* [What you have to do]:
Only the closing portion of the entries is to be reproduced: the line containing "text: (567, 99) -> (810, 106), (43) -> (73)" through the very last line, exactly as written.

Data under study Start Marker

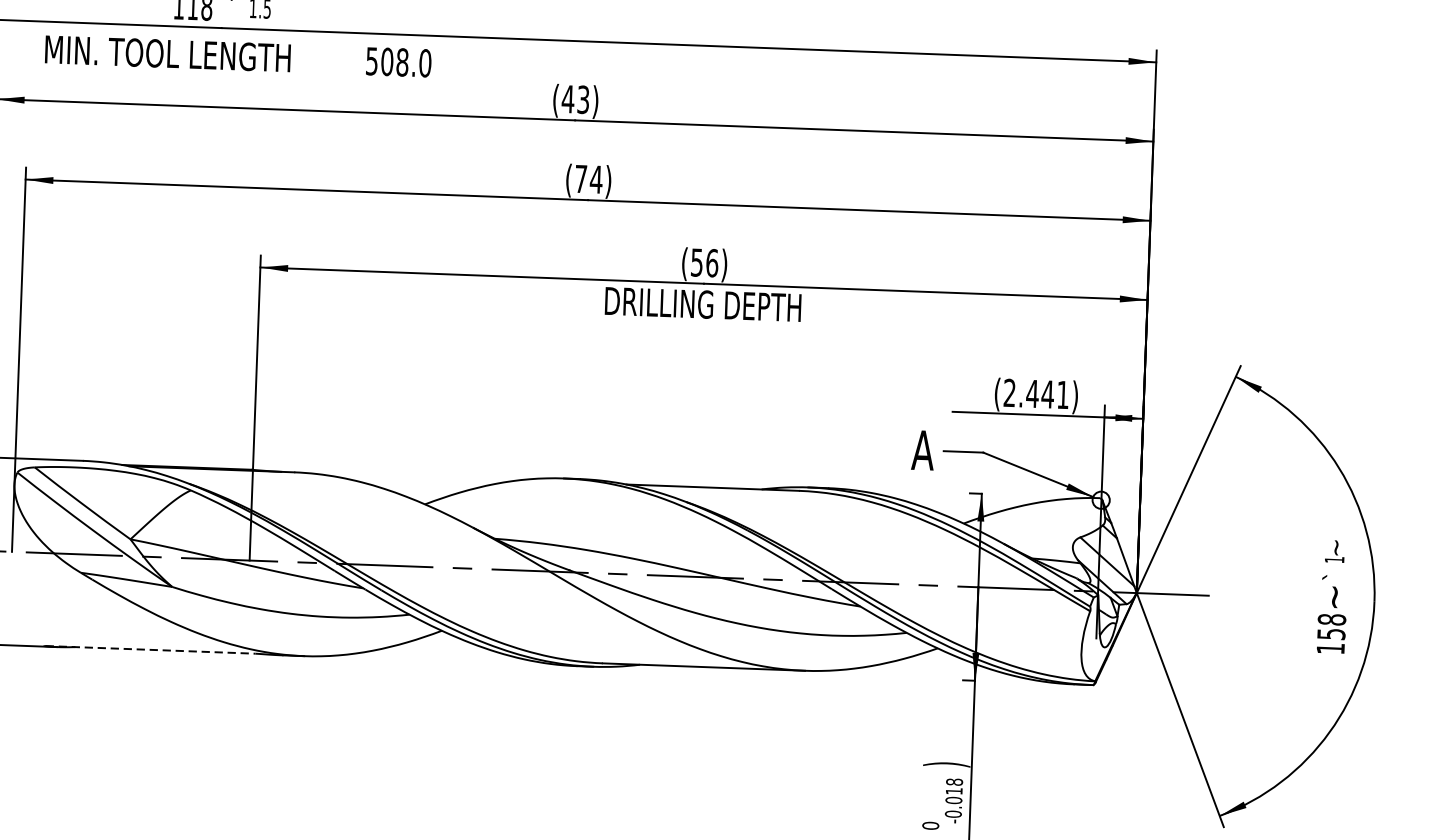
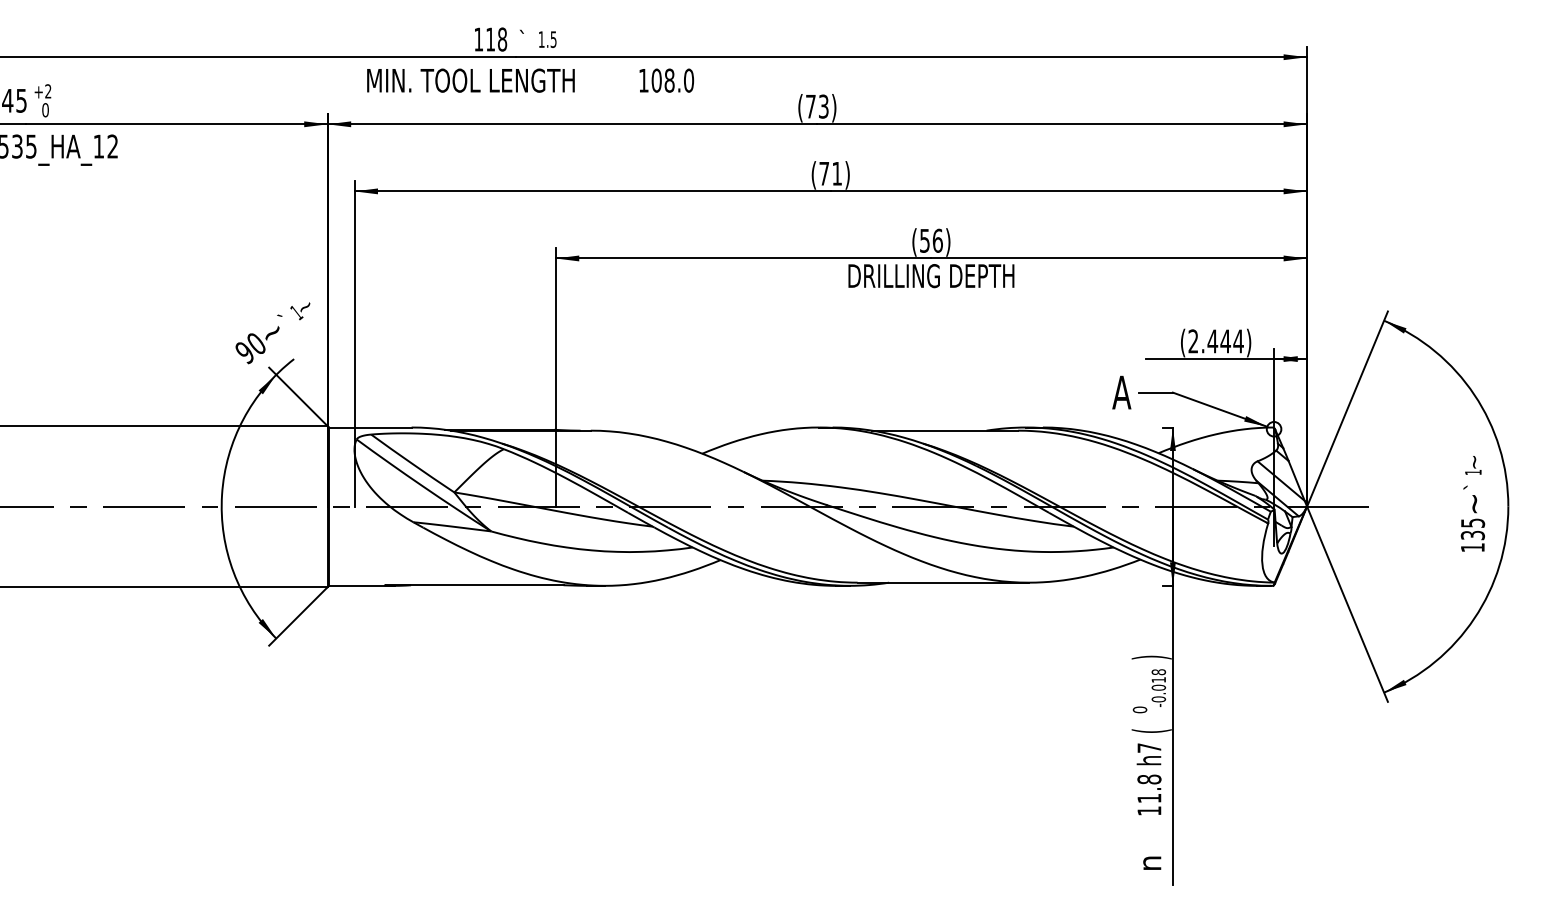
text: (371, 61) -> (643, 80), 508.0 -> 108.0
text: (567, 99) -> (810, 106), (43) -> (73)
text: (595, 179) -> (836, 173), (74) -> (71)
text: (1062, 395) -> (1238, 341), (2.441) -> (2.444)
text: (1331, 626) -> (1472, 528), 158 -> 135
line: (150, 650) -> (474, 585), dashed -> solid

Data under study End Marker

* [Result]:
text: (567, 99) -> (810, 106), (43) -> (73)
text: (595, 179) -> (836, 173), (74) -> (71)
text: (1062, 395) -> (1238, 341), (2.441) -> (2.444)
text: (1331, 626) -> (1472, 528), 158 -> 135
line: (150, 650) -> (474, 585), dashed -> solid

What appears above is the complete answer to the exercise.